What does your book add to the existing works about the Tudors?

Most books on the Tudors begin in 1485 and dash through the reign of Henry VII to focus on Henry VIII, the Reformation, and the then the reign of Queen Elizabeth. I start much earlier, before the Wars of the Roses, with Henry VII’s grandfather Owen Tudor and his marriage to Queen Catherine of Valois. I then follow the lives of his descendants, legitimate and illegitimate, the well-known Tudors and the less well known, to create a full, but also intimate family portrait, that offers many surprises.


What surprised you most researching this book?

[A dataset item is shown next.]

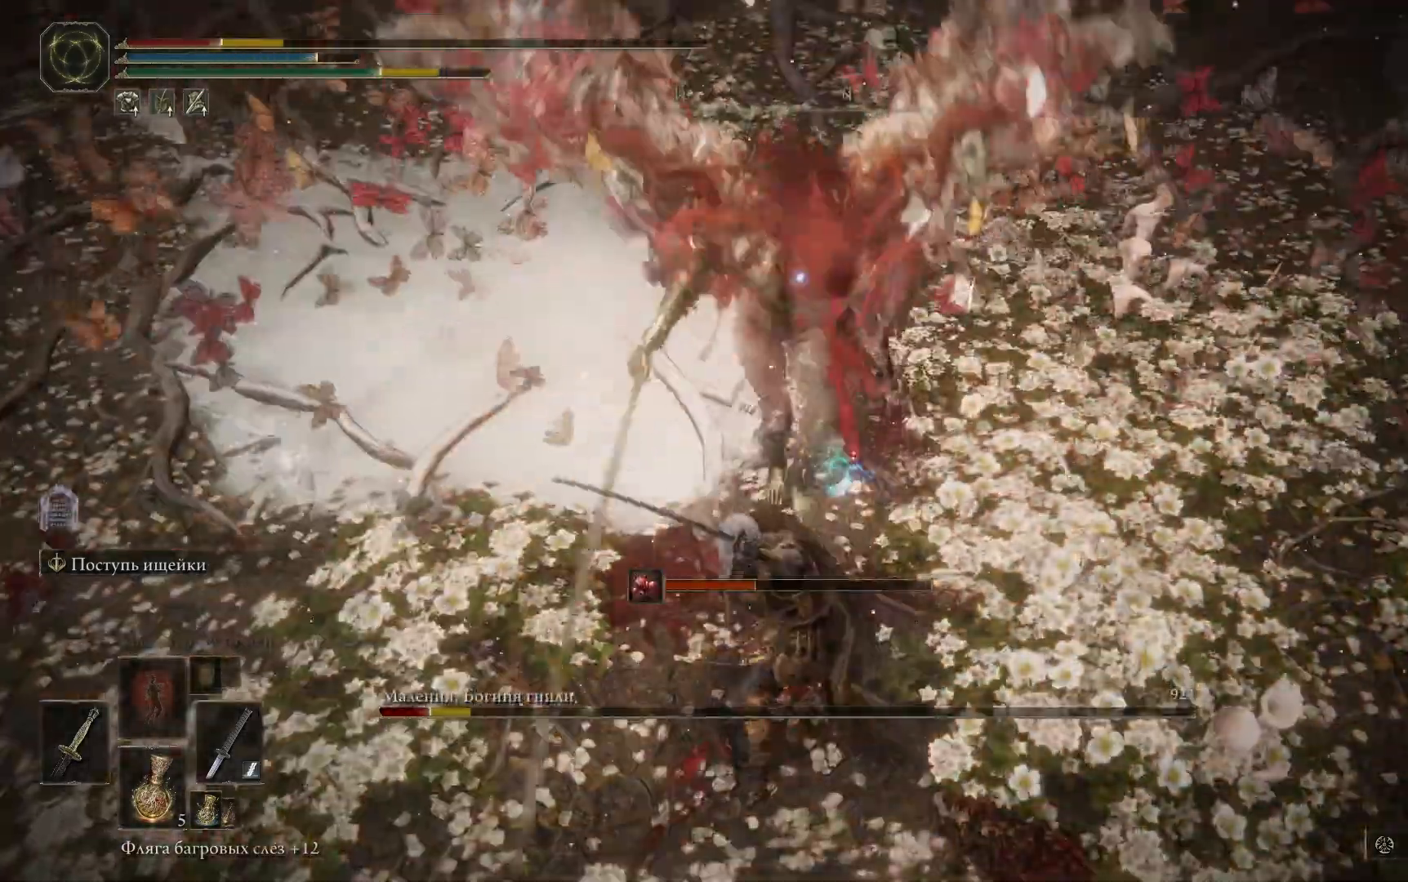
{"buttons": [], "left_stick": "down-left", "right_stick": "center", "events": [[167, "left_stick", "left"], [384, "left_stick", "down-left"]]}
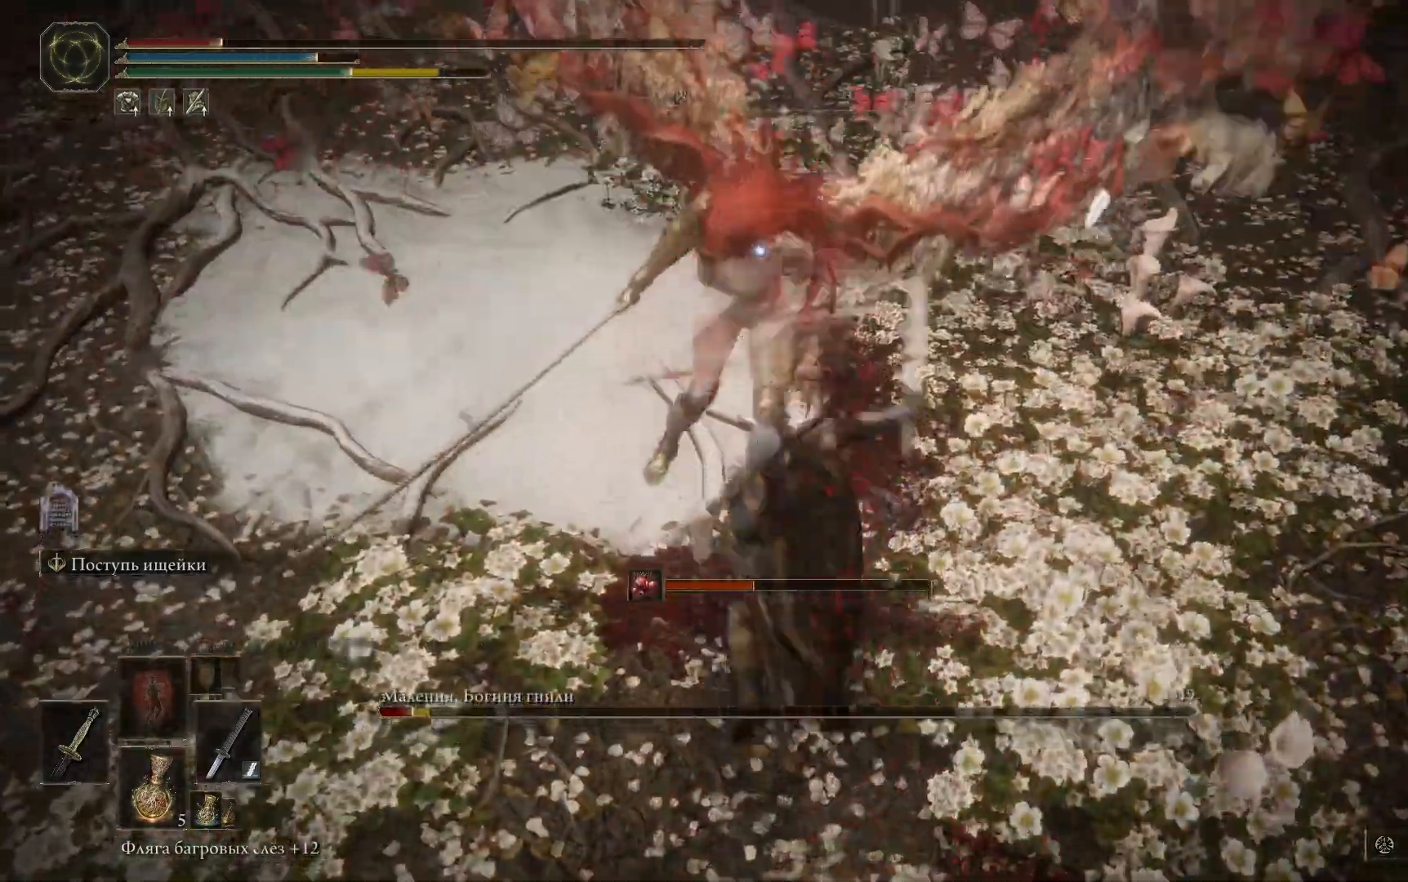
{"buttons": [], "left_stick": "down-left", "right_stick": "center", "events": []}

Gosh – I think I was surprised most by what the rulers had in common, how they were linked by very similar motives, at least until Queen Elizabeth…she made one dramatically different choice in remaining unmarried, though again that decision had political motives they would all have understood. I was surprised too by the significance of the life of Henry VIII’s niece, Lady Margaret Douglas, and how it has been overlooked. And I had a eureka moment when I realized why Richard III might have ‘disappeared’ the princes in the Tower rather than claiming they had died of natural causes, or some such.


Who do you think is mostly likely and least likely to be behind the disappearance of the Princes in the Tower?

I am sorry to say that I believe Richard III is most likely responsible for the disappearance of the Princes in the Tower. Least likely? Anne Neville, though she has become a popular candidate after the White Queen TV drama!


Are there any events during the Tudor period that aren’t as well-known as they should be?

Lots! But I think Elizabeth’s imprisonment of all her close female royal relatives is high on the list, i.e. her first cousin, Margaret Douglas, and then her first cousins once removed, Katherine Grey, Mary Grey, Anne Clifford, and of course, Mary, Queen of Scots! The whole lot of that generation!


Who did you enjoy writing about the most?

I really enjoyed the wars of the roses, though it was very hard to cover so much ground and keep it a good read. I had to work hard at my craft as a writer, as well as an historian, but it was worth it, I think!


Was Henry VII’s greatest legacy that people expected Henry VIII’s children to succeed him and not a distant ‘White Rose’ relative?

He gave the Tudor dynasty solid foundations and that was indeed, I think, his greatest legacy.


Does your portrayal of Lady Jane Grey and events surrounding her differ from in ‘The Sisters Who Would Be Queen?’

Yes. I now place responsibility for making the decision on Jane’s execution squarely at Mary’s door. I have also become much more sceptical about anything written concerning her reign that was published after her fall on 19 July 1553: if there is no corroboration I pretty much dismiss it.


How did you decide on the subject of the appendices (two of which are Jane related)?

They started off as foot notes, but I thought they were rather wasted as such and that readers might enjoy them more this way – like after dinner chocolates.


Why did you use the Somerley Portrait (‘originally identified as Lady Jane Grey, perhaps Margaret Douglas’)?

Good question: I saw it on Stephan Edward’s excellent somegreymatter website, and wondered if it could be Margaret, given the cufflinks are marked MD and now it’s out there, people can debate the matter. In all honesty though think a more likely candidate is the miniature usually described as Katherine Howard – it looks very like the pictures of Margaret in middle and old age, and it is quite possible she would have been painted wearing royal jewellery as this figure is. She was lent jewellery by Henry VIII, and was given it too – Mary Tudor gave her masses of jewellery for her wedding. As for Katherine Howard – well, people didn’t much hang on to pictures of beheaded Queens, which is why there are no surviving contemporary portraits of Anne Boleyn or Jane Grey.